--- DATASET ---
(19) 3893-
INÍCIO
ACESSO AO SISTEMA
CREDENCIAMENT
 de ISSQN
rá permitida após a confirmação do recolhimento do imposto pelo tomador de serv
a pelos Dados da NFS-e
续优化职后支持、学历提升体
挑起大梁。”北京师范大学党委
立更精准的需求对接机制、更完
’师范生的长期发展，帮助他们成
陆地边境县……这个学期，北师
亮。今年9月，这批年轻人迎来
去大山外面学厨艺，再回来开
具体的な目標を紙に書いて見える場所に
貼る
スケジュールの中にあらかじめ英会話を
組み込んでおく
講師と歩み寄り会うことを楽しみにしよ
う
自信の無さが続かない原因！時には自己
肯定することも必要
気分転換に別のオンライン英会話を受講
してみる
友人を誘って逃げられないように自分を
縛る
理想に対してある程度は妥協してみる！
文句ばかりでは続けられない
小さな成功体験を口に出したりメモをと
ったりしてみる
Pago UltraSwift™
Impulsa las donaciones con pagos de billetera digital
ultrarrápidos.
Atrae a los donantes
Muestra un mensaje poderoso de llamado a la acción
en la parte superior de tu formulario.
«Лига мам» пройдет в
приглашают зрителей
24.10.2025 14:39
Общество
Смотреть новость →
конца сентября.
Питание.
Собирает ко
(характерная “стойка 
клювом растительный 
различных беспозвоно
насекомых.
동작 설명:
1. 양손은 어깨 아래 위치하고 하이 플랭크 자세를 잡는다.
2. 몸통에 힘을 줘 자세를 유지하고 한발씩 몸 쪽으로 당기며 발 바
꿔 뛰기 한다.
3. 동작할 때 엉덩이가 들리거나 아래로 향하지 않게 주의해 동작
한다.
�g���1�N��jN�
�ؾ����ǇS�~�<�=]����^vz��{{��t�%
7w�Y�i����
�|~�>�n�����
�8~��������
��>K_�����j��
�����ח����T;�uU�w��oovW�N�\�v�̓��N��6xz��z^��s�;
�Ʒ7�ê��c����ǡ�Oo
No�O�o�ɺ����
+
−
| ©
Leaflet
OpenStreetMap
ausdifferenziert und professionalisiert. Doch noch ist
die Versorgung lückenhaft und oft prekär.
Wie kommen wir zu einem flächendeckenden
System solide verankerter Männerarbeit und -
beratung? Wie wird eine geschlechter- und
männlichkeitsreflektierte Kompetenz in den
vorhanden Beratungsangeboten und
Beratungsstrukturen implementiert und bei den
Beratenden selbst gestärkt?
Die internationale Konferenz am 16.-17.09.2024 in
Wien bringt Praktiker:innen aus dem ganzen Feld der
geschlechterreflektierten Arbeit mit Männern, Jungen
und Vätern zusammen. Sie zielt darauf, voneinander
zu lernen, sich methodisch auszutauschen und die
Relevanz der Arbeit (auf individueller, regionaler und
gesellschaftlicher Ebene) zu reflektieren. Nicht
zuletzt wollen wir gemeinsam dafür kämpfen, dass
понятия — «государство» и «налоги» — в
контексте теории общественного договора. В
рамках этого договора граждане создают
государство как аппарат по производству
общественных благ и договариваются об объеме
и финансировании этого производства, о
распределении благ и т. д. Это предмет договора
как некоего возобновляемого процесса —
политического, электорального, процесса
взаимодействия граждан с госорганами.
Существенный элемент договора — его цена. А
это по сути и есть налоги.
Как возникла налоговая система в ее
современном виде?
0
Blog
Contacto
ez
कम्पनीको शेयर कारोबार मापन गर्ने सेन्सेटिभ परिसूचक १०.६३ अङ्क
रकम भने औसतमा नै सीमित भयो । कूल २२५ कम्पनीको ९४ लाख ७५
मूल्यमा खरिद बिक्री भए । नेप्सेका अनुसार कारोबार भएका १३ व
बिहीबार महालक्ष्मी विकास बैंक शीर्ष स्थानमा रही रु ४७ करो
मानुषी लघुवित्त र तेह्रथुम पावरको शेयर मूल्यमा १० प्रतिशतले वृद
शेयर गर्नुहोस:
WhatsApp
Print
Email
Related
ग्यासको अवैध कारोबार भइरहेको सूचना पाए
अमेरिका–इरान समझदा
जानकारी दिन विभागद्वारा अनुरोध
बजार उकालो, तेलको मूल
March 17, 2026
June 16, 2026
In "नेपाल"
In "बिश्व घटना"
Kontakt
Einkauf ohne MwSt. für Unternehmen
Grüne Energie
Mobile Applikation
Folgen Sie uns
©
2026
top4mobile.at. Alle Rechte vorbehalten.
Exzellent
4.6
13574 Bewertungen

--- REQUIRED ACTION ---
Set down each line of the data precisely as it appears above.

--- ANSWER BOX ---
(19) 3893-
INÍCIO
ACESSO AO SISTEMA
CREDENCIAMENT
 de ISSQN
rá permitida após a confirmação do recolhimento do imposto pelo tomador de serv
a pelos Dados da NFS-e
续优化职后支持、学历提升体
挑起大梁。”北京师范大学党委
立更精准的需求对接机制、更完
’师范生的长期发展，帮助他们成
陆地边境县……这个学期，北师
亮。今年9月，这批年轻人迎来
去大山外面学厨艺，再回来开
具体的な目標を紙に書いて見える場所に
貼る
スケジュールの中にあらかじめ英会話を
組み込んでおく
講師と歩み寄り会うことを楽しみにしよ
う
自信の無さが続かない原因！時には自己
肯定することも必要
気分転換に別のオンライン英会話を受講
してみる
友人を誘って逃げられないように自分を
縛る
理想に対してある程度は妥協してみる！
文句ばかりでは続けられない
小さな成功体験を口に出したりメモをと
ったりしてみる
Pago UltraSwift™
Impulsa las donaciones con pagos de billetera digital
ultrarrápidos.
Atrae a los donantes
Muestra un mensaje poderoso de llamado a la acción
en la parte superior de tu formulario.
«Лига мам» пройдет в
приглашают зрителей
24.10.2025 14:39
Общество
Смотреть новость →
конца сентября.
Питание.
Собирает ко
(характерная “стойка 
клювом растительный 
различных беспозвоно
насекомых.
동작 설명:
1. 양손은 어깨 아래 위치하고 하이 플랭크 자세를 잡는다.
2. 몸통에 힘을 줘 자세를 유지하고 한발씩 몸 쪽으로 당기며 발 바
꿔 뛰기 한다.
3. 동작할 때 엉덩이가 들리거나 아래로 향하지 않게 주의해 동작
한다.
�g���1�N��jN�
�ؾ����ǇS�~�<�=]����^vz��{{��t�%
7w�Y�i����
�|~�>�n�����
�8~��������
��>K_�����j��
�����ח����T;�uU�w��oovW�N�\�v�̓��N��6xz��z^��s�;
�Ʒ7�ê��c����ǡ�Oo
No�O�o�ɺ����
+
−
| ©
Leaflet
OpenStreetMap
ausdifferenziert und professionalisiert. Doch noch ist
die Versorgung lückenhaft und oft prekär.
Wie kommen wir zu einem flächendeckenden
System solide verankerter Männerarbeit und -
beratung? Wie wird eine geschlechter- und
männlichkeitsreflektierte Kompetenz in den
vorhanden Beratungsangeboten und
Beratungsstrukturen implementiert und bei den
Beratenden selbst gestärkt?
Die internationale Konferenz am 16.-17.09.2024 in
Wien bringt Praktiker:innen aus dem ganzen Feld der
geschlechterreflektierten Arbeit mit Männern, Jungen
und Vätern zusammen. Sie zielt darauf, voneinander
zu lernen, sich methodisch auszutauschen und die
Relevanz der Arbeit (auf individueller, regionaler und
gesellschaftlicher Ebene) zu reflektieren. Nicht
zuletzt wollen wir gemeinsam dafür kämpfen, dass
понятия — «государство» и «налоги» — в
контексте теории общественного договора. В
рамках этого договора граждане создают
государство как аппарат по производству
общественных благ и договариваются об объеме
и финансировании этого производства, о
распределении благ и т. д. Это предмет договора
как некоего возобновляемого процесса —
политического, электорального, процесса
взаимодействия граждан с госорганами.
Существенный элемент договора — его цена. А
это по сути и есть налоги.
Как возникла налоговая система в ее
современном виде?
0
Blog
Contacto
ez
कम्पनीको शेयर कारोबार मापन गर्ने सेन्सेटिभ परिसूचक १०.६३ अङ्क
रकम भने औसतमा नै सीमित भयो । कूल २२५ कम्पनीको ९४ लाख ७५
मूल्यमा खरिद बिक्री भए । नेप्सेका अनुसार कारोबार भएका १३ व
बिहीबार महालक्ष्मी विकास बैंक शीर्ष स्थानमा रही रु ४७ करो
मानुषी लघुवित्त र तेह्रथुम पावरको शेयर मूल्यमा १० प्रतिशतले वृद
शेयर गर्नुहोस:
WhatsApp
Print
Email
Related
ग्यासको अवैध कारोबार भइरहेको सूचना पाए
अमेरिका–इरान समझदा
जानकारी दिन विभागद्वारा अनुरोध
बजार उकालो, तेलको मूल
March 17, 2026
June 16, 2026
In "नेपाल"
In "बिश्व घटना"
Kontakt
Einkauf ohne MwSt. für Unternehmen
Grüne Energie
Mobile Applikation
Folgen Sie uns
©
2026
top4mobile.at. Alle Rechte vorbehalten.
Exzellent
4.6
13574 Bewertungen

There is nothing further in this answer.